Mit zwei am Körper getragenen Tafeln und Handzetteln machte ich am 20. Juni 2002 vor dem Kölner Dom Besucher und Passanten auf das antijüdische Hohnbild im Kölner Dom aufmerksam. Ich sprach mit etwa 120 überwiegend jungen Menschen, die entsetzt und empört waren und sich für eine Kommentierung oder Entfernung dieses Schandmals der Kirche aussprachen. Die Dombaumeisterin Prof. Schock-Werner hingegen ließ den Dom zusperren und bezeichnete diese Diskussion als "geschmacklos". In dem Hohnbild erkannte sie nur ein "wertvolles Kunstwerk", das sie ebenso wenig geschmacklos fand wie den Begriff. Weder der Dompropst, noch Kardinal Meisner oder Kardinal Lehmann hatten etwas dazu zu sagen.
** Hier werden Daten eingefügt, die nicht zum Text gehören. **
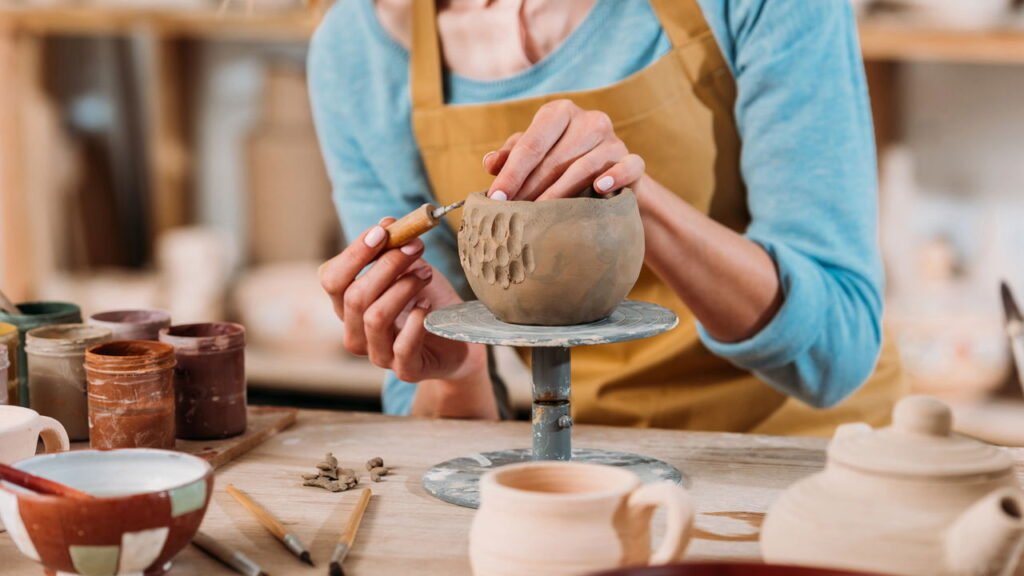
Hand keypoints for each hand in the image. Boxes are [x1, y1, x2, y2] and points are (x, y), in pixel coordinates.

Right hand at [319, 219, 484, 383]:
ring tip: (426, 274)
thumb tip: (387, 223)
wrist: (458, 340)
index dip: (354, 254)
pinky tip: (427, 307)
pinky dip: (415, 322)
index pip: (332, 278)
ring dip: (402, 288)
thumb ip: (395, 249)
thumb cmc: (428, 301)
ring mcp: (378, 354)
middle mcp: (356, 331)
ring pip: (375, 318)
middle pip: (354, 296)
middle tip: (415, 248)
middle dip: (386, 266)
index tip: (384, 231)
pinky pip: (402, 347)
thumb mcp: (412, 269)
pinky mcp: (405, 370)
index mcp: (349, 305)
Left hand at [482, 99, 644, 200]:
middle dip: (530, 189)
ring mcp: (613, 139)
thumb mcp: (533, 156)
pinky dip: (614, 176)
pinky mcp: (632, 160)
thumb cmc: (560, 164)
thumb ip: (511, 156)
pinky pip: (627, 167)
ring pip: (584, 167)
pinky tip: (599, 188)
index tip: (495, 199)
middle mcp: (588, 120)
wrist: (608, 179)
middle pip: (555, 159)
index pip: (531, 144)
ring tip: (540, 217)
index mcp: (559, 113)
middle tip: (514, 215)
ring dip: (560, 194)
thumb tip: (490, 163)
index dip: (511, 173)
Beide christlichen Kirchen sind aufgefordert, sich unmissverständlich von der eigenen antijüdischen Geschichte zu distanzieren, sie zu bedauern und heute deutliche Worte gegen den wieder aufkeimenden Antisemitismus zu finden. Ein Denkzeichen in diesem Sinne ist sowohl am Kölner Dom wie in den anderen 25 "Sau"-Orten notwendig.